ADA urges Senate to advance drug monograph reform legislation
October 31, 2019
Washington — The ADA is asking the Senate Committee on Health, Education, Labor and Pensions to pass the Over-the-Counter Drug Safety, Innovation and Reform Act — legislation that would reform the Food and Drug Administration's system for regulating over-the-counter drugs.
In an Oct. 30 letter to Committee Chair Lamar Alexander, R-Tenn., and Ranking Member Patty Murray, D-Wash., the ADA urged the committee to support S 2740, which would authorize the FDA commissioner to update a drug monograph by administrative order instead of following a laborious rulemaking process.
In the letter, ADA President Chad P. Gehani and Executive Director Kathleen T. O’Loughlin said that under current law, drug products with ingredients that the FDA generally recognizes as safe and effective for self-use “may bypass the rigorous and expensive new drug application process if they are tested, manufactured, labeled and reviewed in accordance with an appropriate drug monograph.” A drug monograph is a predetermined checklist covering acceptable ingredients, formulations, testing methods, packaging, labeling and more.
This process is generally less expensive and more efficient than filing a new drug application but as the ADA pointed out, “it can take years and in some cases decades to review and update a monograph to account for ingredients, formulations and methods of scientific testing than were available in 1972.”
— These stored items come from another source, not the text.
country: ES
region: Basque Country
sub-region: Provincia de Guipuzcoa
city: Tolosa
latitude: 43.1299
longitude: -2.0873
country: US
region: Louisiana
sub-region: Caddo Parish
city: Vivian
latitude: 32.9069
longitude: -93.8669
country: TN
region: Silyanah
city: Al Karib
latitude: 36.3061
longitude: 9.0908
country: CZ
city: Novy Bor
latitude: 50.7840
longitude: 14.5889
The Association also said that drug monograph reform would establish a pathway for a “single strength-controlled acetaminophen-ibuprofen combination drug” to be developed and made available over-the-counter. These types of combination drugs, which are already used in some countries, can be “safe, effective and easily accessible alternatives” to opioid pain relievers.
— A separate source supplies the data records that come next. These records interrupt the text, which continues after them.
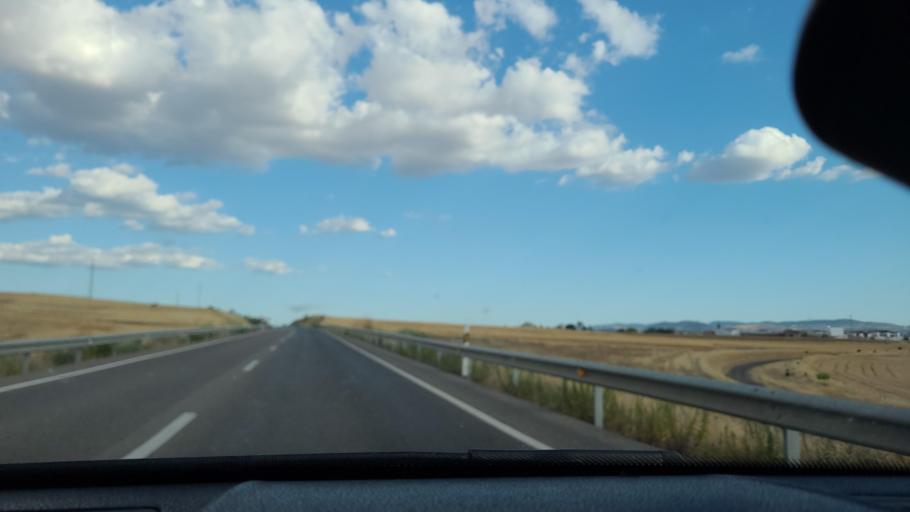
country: ES
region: Andalusia
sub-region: Province of Cordoba
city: Belmez
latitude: 38.2813
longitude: -5.2091
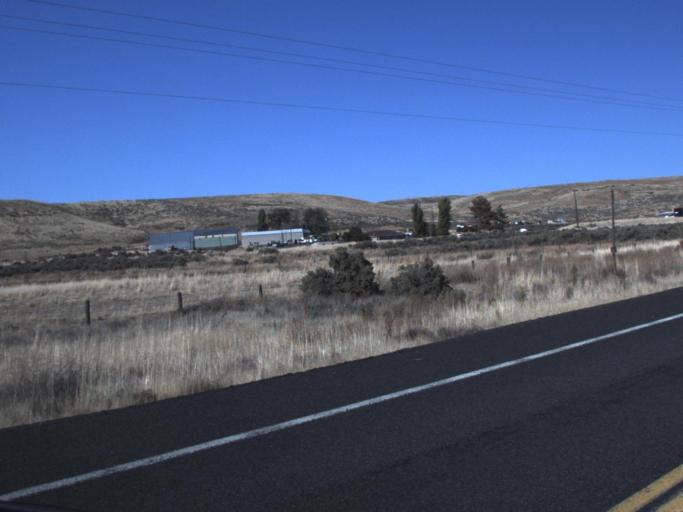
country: US
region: Washington
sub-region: Franklin County
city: Connell
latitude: 46.6608
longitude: -118.4908
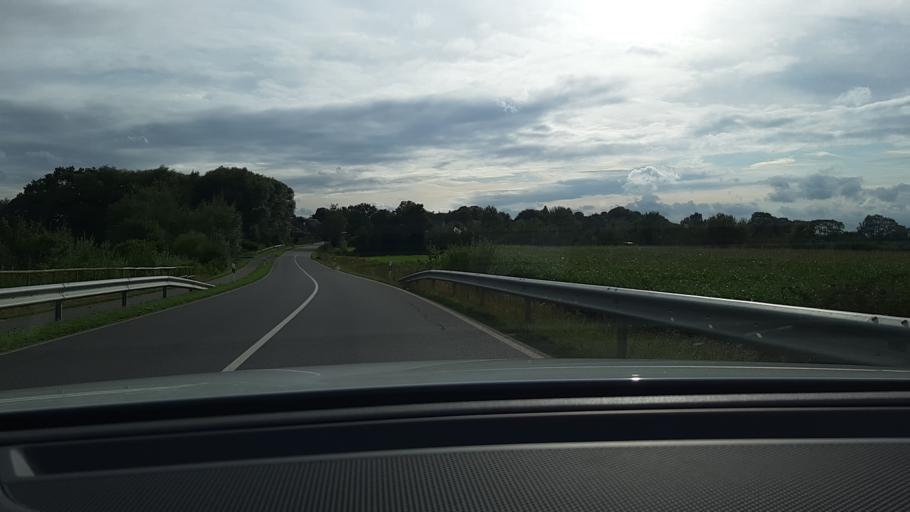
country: DE
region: Schleswig-Holstein
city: Badendorf
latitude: 53.8630
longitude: 10.5645
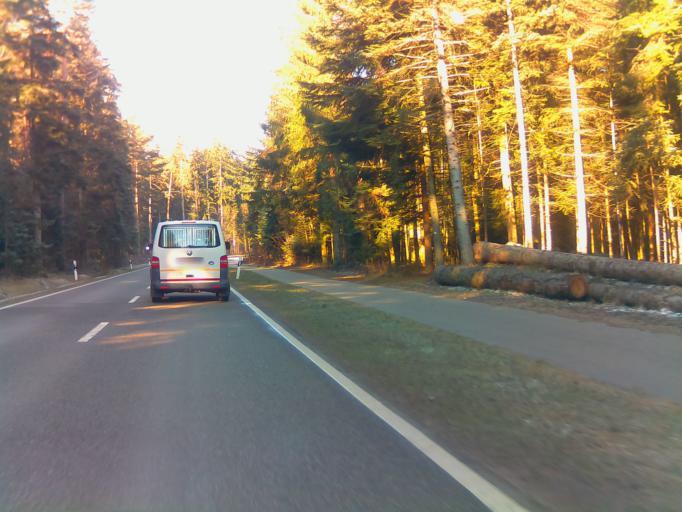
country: DE
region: Baden-Wuerttemberg
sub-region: Karlsruhe Region
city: Oberreichenbach
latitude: 48.7269
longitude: 8.6601
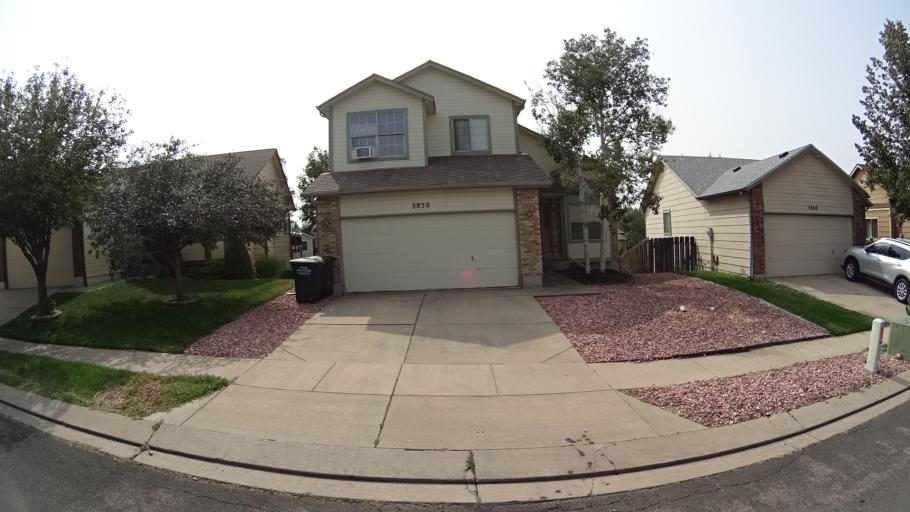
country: US
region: Colorado
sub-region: El Paso County
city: Cimarron Hills
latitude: 38.9194
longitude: -104.7314
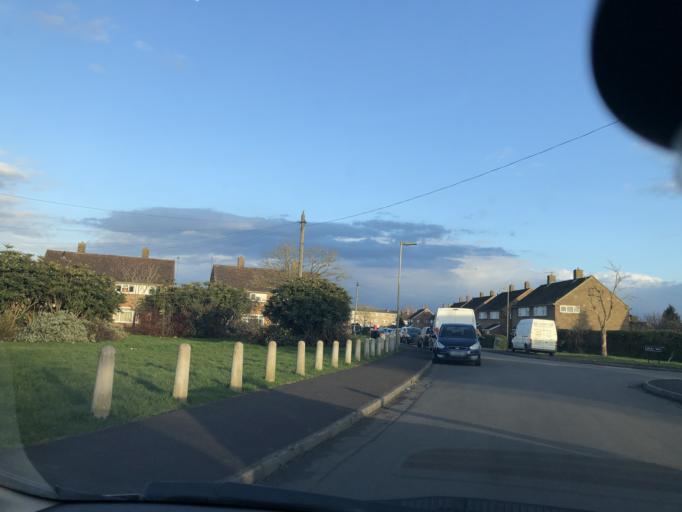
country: GB
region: England
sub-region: Oxfordshire
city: Witney
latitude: 51.7887
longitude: -1.5052
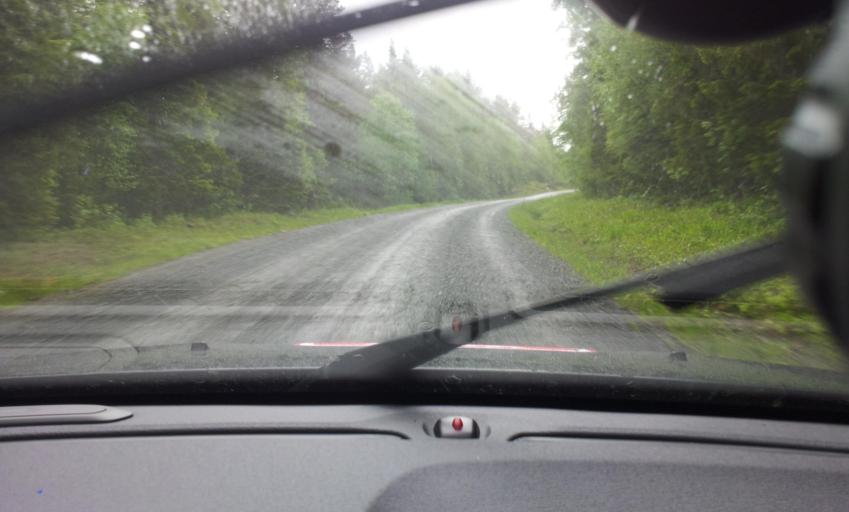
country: SE
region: Jaemtland
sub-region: OEstersunds Kommun
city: Brunflo
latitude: 63.1109
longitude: 15.0915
“For example, dental patients are often advised to treat postoperative pain with a combination of acetaminophen and ibuprofen in lieu of a prescription pain medication,” wrote Drs. Gehani and O’Loughlin. “The current regulatory scheme prohibits these active ingredients from being combined into one pill/tablet, meaning patients have to buy them separately and take different numbers of different pills at different times of day. In the wrong combinations, these medications could be harmful even though they are generally considered safe.”
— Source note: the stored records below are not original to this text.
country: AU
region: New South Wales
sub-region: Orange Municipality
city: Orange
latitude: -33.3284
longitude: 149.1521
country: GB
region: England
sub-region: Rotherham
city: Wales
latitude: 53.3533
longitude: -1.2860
Passing the Over-the-Counter Drug Safety, Innovation, and Reform Act of 2019 would enable the FDA to implement a “much more nimble and far more effective” approval process, said Drs. Gehani and O’Loughlin. They emphasized that the FDA would still have to supply a detailed justification for issuing the administrative order to update the monograph and the order itself would be subject to 45 days of public comment and a reasonable period of judicial review, if requested.